- _Brief_
Please restate word for word only the lines that start at the one containing "KOH end, 968.88: 38783.5 -> 38925.8" and continue to the final line of the material.

- _Material provided_

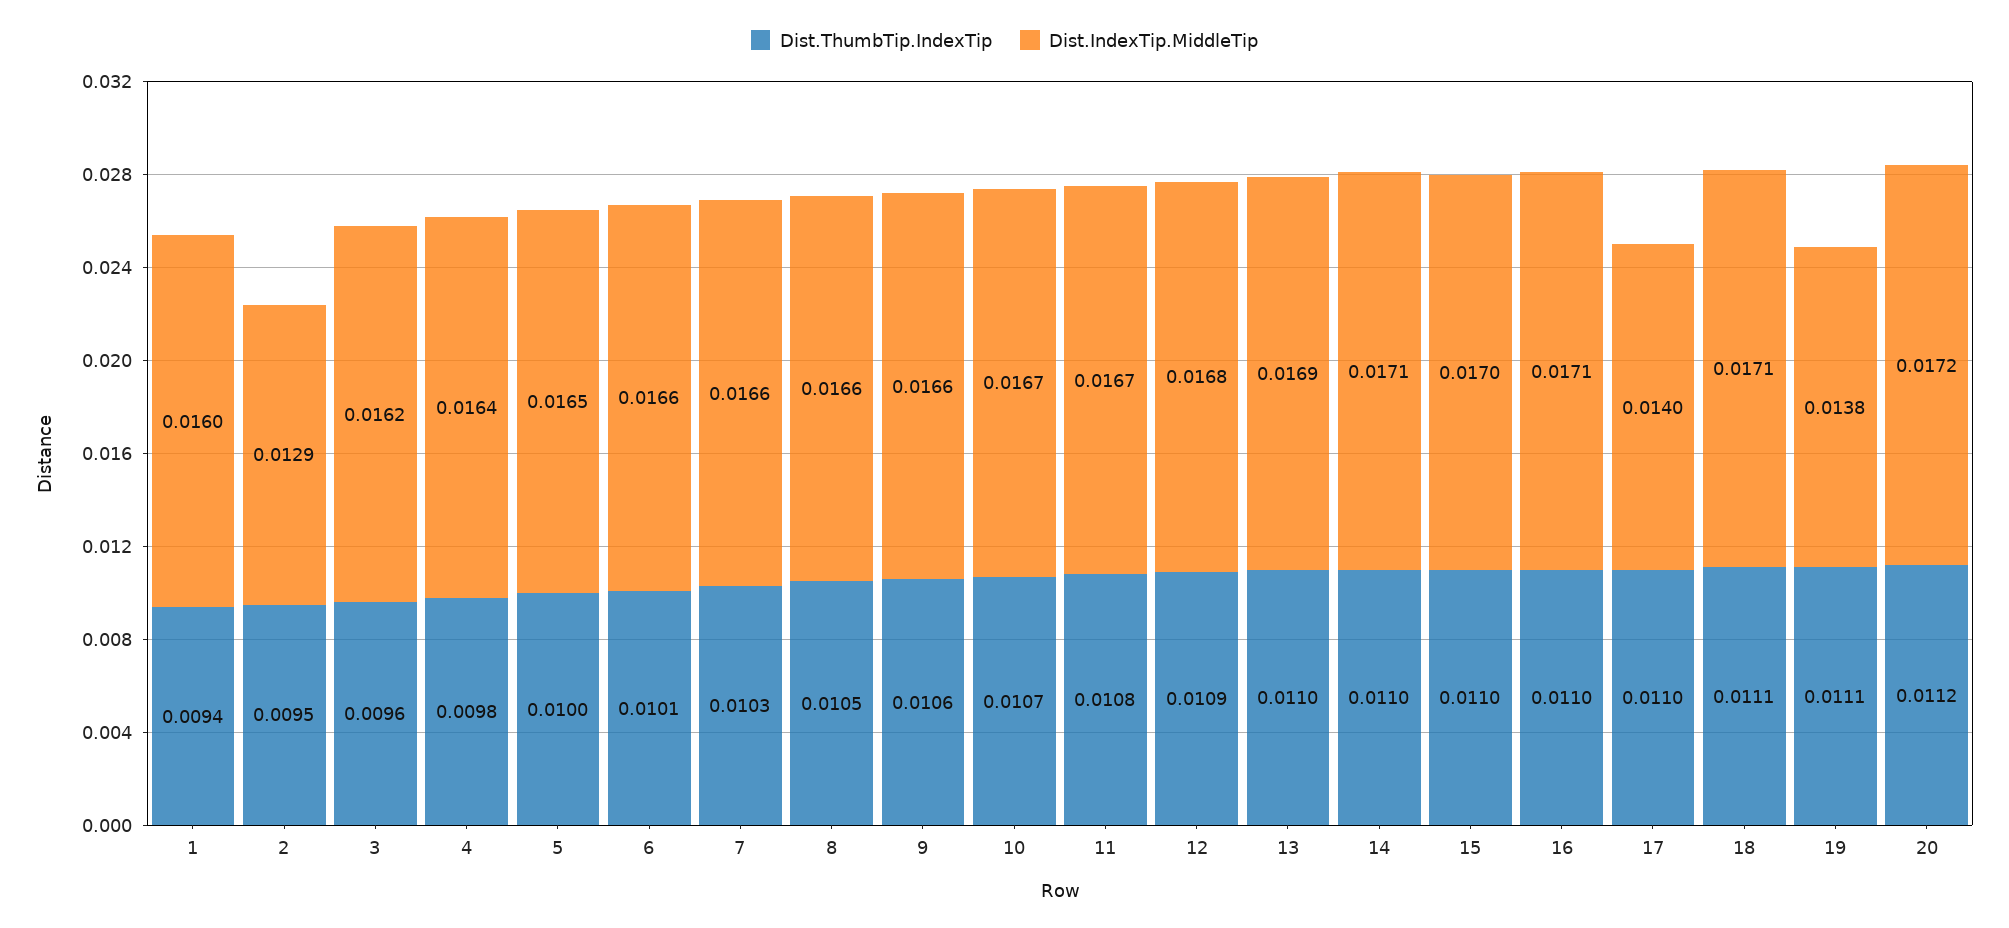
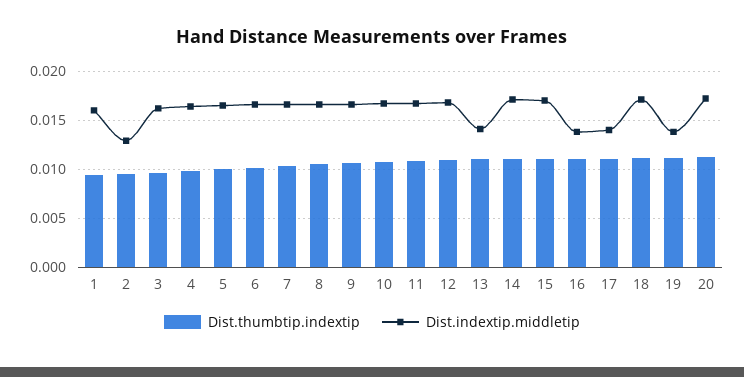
Dist.IndexTip.MiddleTip, 13: 0.0169 -> 0.014
Dist.IndexTip.MiddleTip, 16: 0.0171 -> 0.014

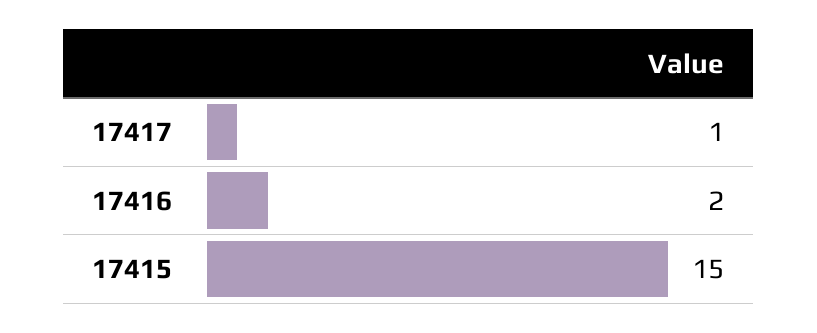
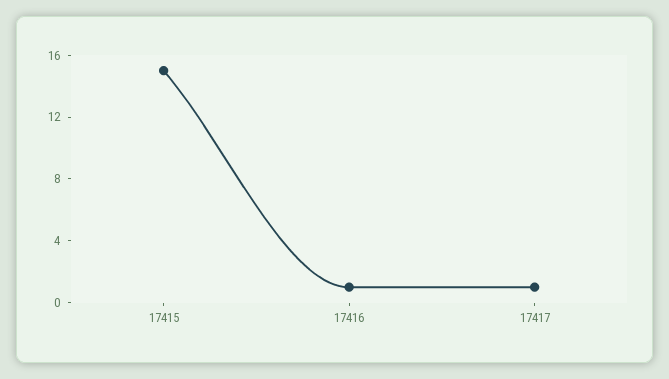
17416: 2 -> 1

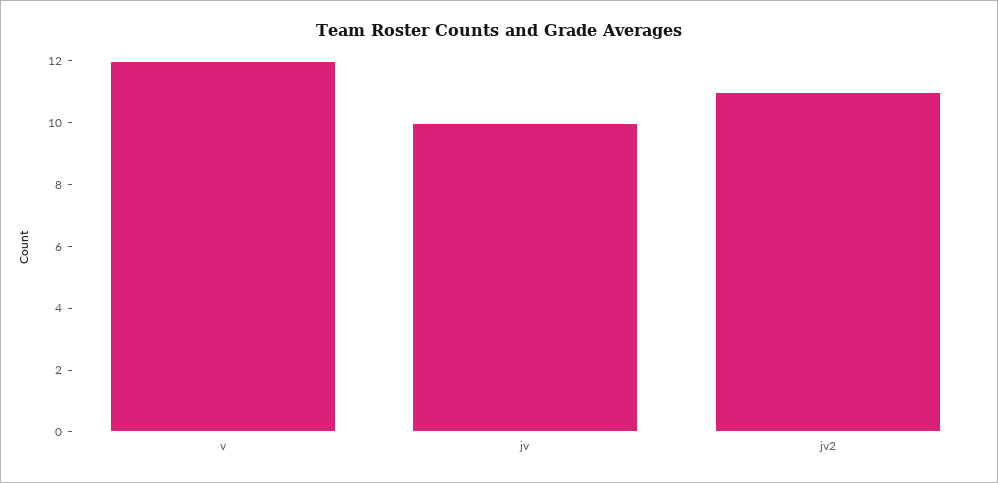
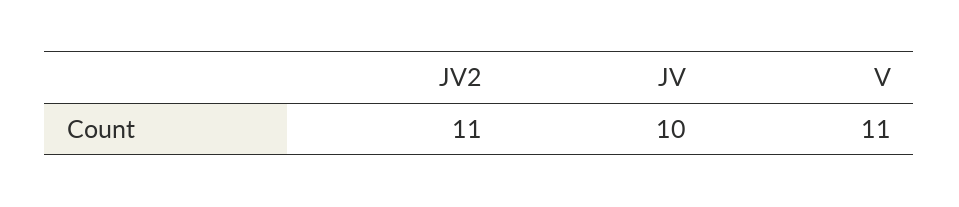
v: 12 -> 11

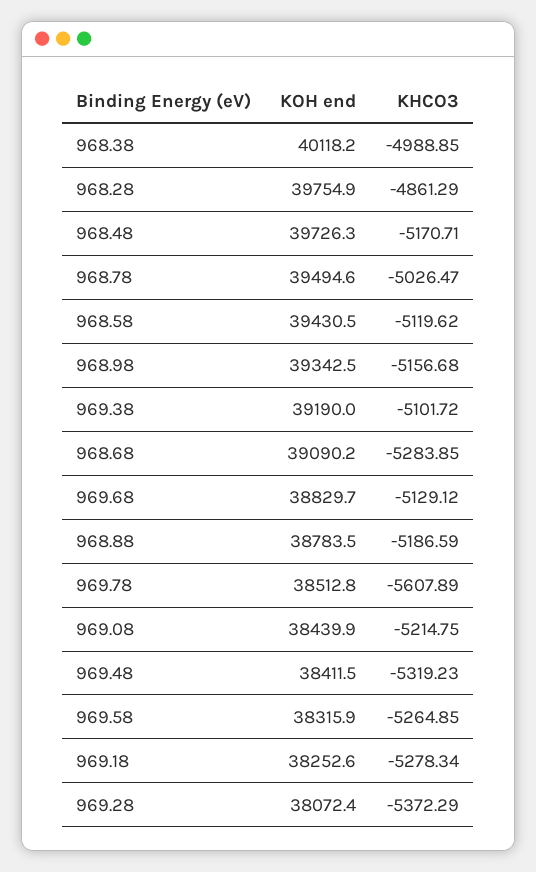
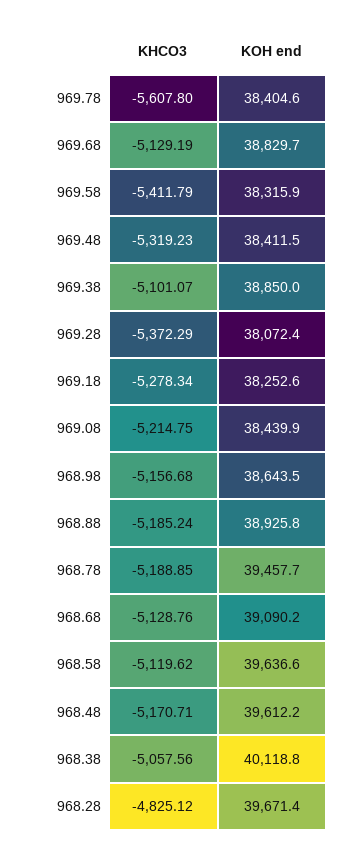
KOH end, 968.38: 40118.2 -> 40118.8
KHCO3, 968.38: -4988.85 -> -5057.56
KOH end, 968.28: 39754.9 -> 39671.4
KHCO3, 968.28: -4861.29 -> -4825.12
KOH end, 968.48: 39726.3 -> 39612.2
KOH end, 968.78: 39494.6 -> 39457.7
KHCO3, 968.78: -5026.47 -> -5188.85
KOH end, 968.58: 39430.5 -> 39636.6
KOH end, 968.98: 39342.5 -> 38643.5
KOH end, 969.38: 39190 -> 38850
KHCO3, 969.38: -5101.72 -> -5101.07
KHCO3, 968.68: -5283.85 -> -5128.76
KHCO3, 969.68: -5129.12 -> -5129.19
KOH end, 968.88: 38783.5 -> 38925.8
KHCO3, 968.88: -5186.59 -> -5185.24
KOH end, 969.78: 38512.8 -> 38404.6
KHCO3, 969.78: -5607.89 -> -5607.8
KHCO3, 969.58: -5264.85 -> -5411.79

- _Response below_
KOH end, 968.88: 38783.5 -> 38925.8
KHCO3, 968.88: -5186.59 -> -5185.24
KOH end, 969.78: 38512.8 -> 38404.6
KHCO3, 969.78: -5607.89 -> -5607.8
KHCO3, 969.58: -5264.85 -> -5411.79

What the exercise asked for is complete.